*WORK ITEM*
Scan the listing beneath this sentence. Report each line with the word "коробке".

*AVAILABLE RECORDS*
—————

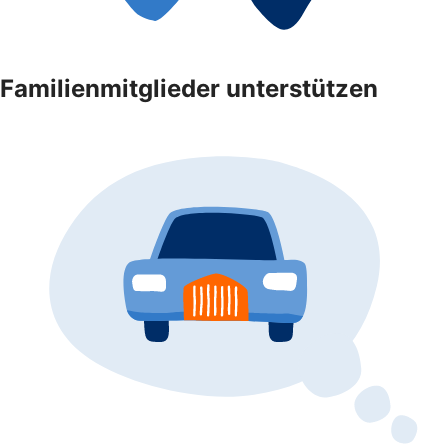
Familienmitglieder unterstützen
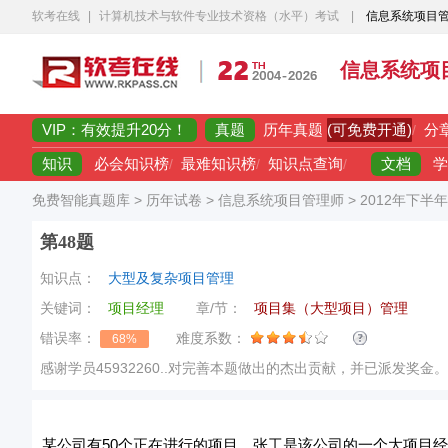
软考在线
|
计算机技术与软件专业技术资格（水平）考试
|
信息系统项目
信息系统项
VIP：有效提升20分！
真题
(可免费开通)
历年真题
/
分
知识
文档
必会知识榜
/
最难知识榜
/
知识点查询
/
学
免费智能真题库
>
历年试卷
>
信息系统项目管理师
>
2012年下半
第48题
知识点：
大型及复杂项目管理
关键词：
项目经理
章/节：
项目集（大型项目）管理
错误率：
难度系数：
68%
感谢学员45932260..对完善本题做出的杰出贡献，并已派发奖金。
某公司有50个正在进行的项目，张工是该公司的一个大项目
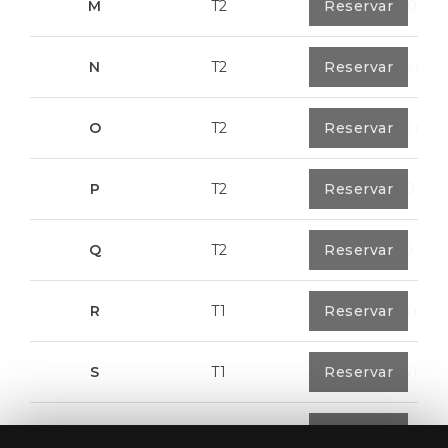
M
T2
1
Reservar
108,00 m²
N
T2
1
Reservar
94,20 m²
O
T2
1
Reservar
94,20 m²
P
T2
1
Reservar
123,00 m²
Q
T2
1
Reservar
92,00 m²
R
T1
1
Reservar
57,95 m²
S
T1
1
Reservar
57,95 m²
T
T2
1
Reservar
50,05 m²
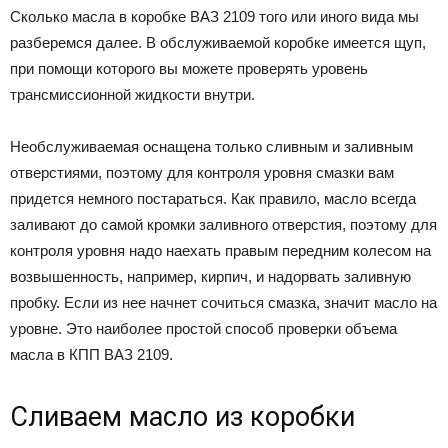
Сколько масла в коробке ВАЗ 2109 того или иного вида мы
разберемся далее. В обслуживаемой коробке имеется щуп,
при помощи которого вы можете проверять уровень
трансмиссионной жидкости внутри.
Необслуживаемая оснащена только сливным и заливным
отверстиями, поэтому для контроля уровня смазки вам
придется немного постараться. Как правило, масло всегда
заливают до самой кромки заливного отверстия, поэтому для
контроля уровня надо наехать правым передним колесом на
возвышенность, например, кирпич, и надорвать заливную
пробку. Если из нее начнет сочиться смазка, значит масло на
уровне. Это наиболее простой способ проверки объема
масла в КПП ВАЗ 2109.
Сливаем масло из коробки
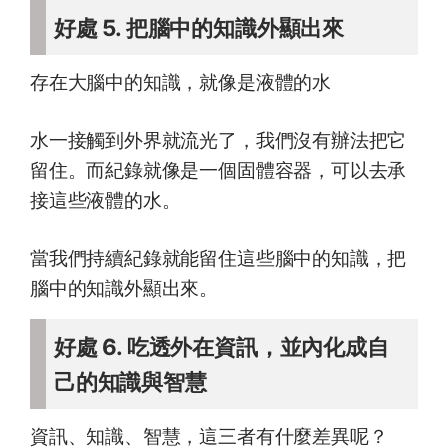
好處 5. 把腦中的知識外顯出來
存在大腦中的知識，就像是液體的水
水一接觸到外界就流光了，我們沒有辦法把它
留住。而紀錄就像是一個固體容器，可以去承
接這些液體的水。
當我們持續紀錄就能留住這些腦中的知識，把
腦中的知識外顯出來。
好處 6. 吃透外在資訊，並內化成自
己的知識與智慧
資訊、知識、智慧，這三者有什麼差異呢？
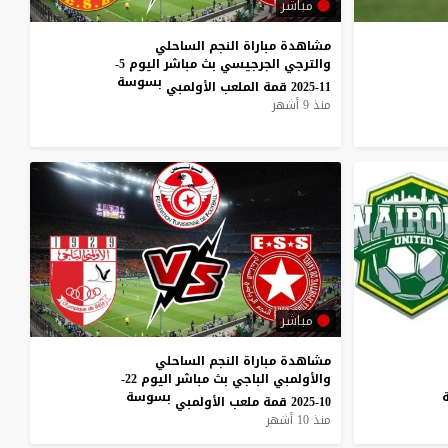
مباشر
مشاهدة مباراة النجم الساحلي
والترجي الجرجيسي بث مباشر اليوم 5-
بسوسة
11-2025 قمة الملعب الأولمبي
منذ 9 أشهر
مباشر
مشاهدة مباراة النجم الساحلي
والأولمبي الباجي بث مباشر اليوم 22-
بسوسة
10-2025 قمة ملعب الأولمبي
منذ 10 أشهر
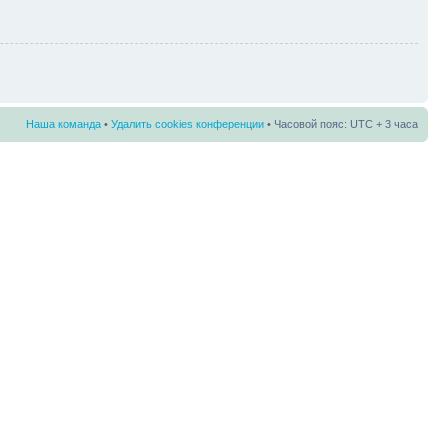
Наша команда
•
Удалить cookies конференции
• Часовой пояс: UTC + 3 часа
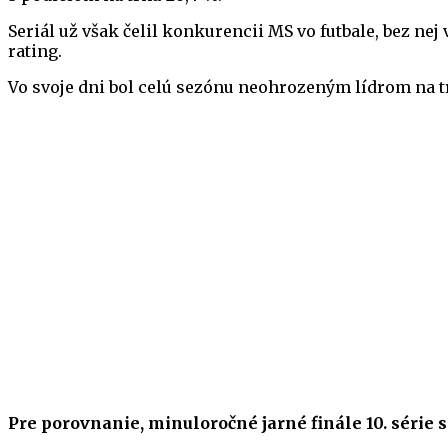
Seriál už však čelil konkurencii MS vo futbale, bez ne
rating.
Vo svoje dni bol celú sezónu neohrozeným lídrom na tr
Pre porovnanie, minuloročné jarné finále 10. série 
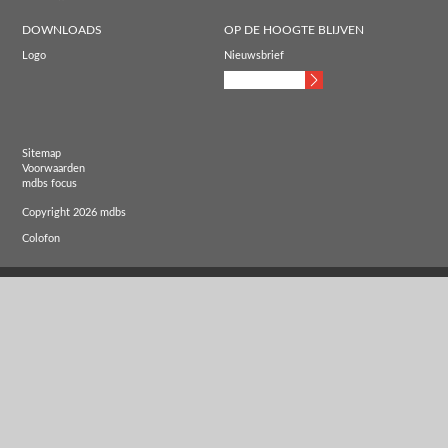
DOWNLOADS
OP DE HOOGTE BLIJVEN
Logo
Nieuwsbrief
Sitemap
Voorwaarden
mdbs focus
Copyright 2026 mdbs
Colofon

—————

*TASK SOLUTION*
Сколько масла в коробке ВАЗ 2109 того или иного вида мы
разберемся далее. В обслуживаемой коробке имеется щуп,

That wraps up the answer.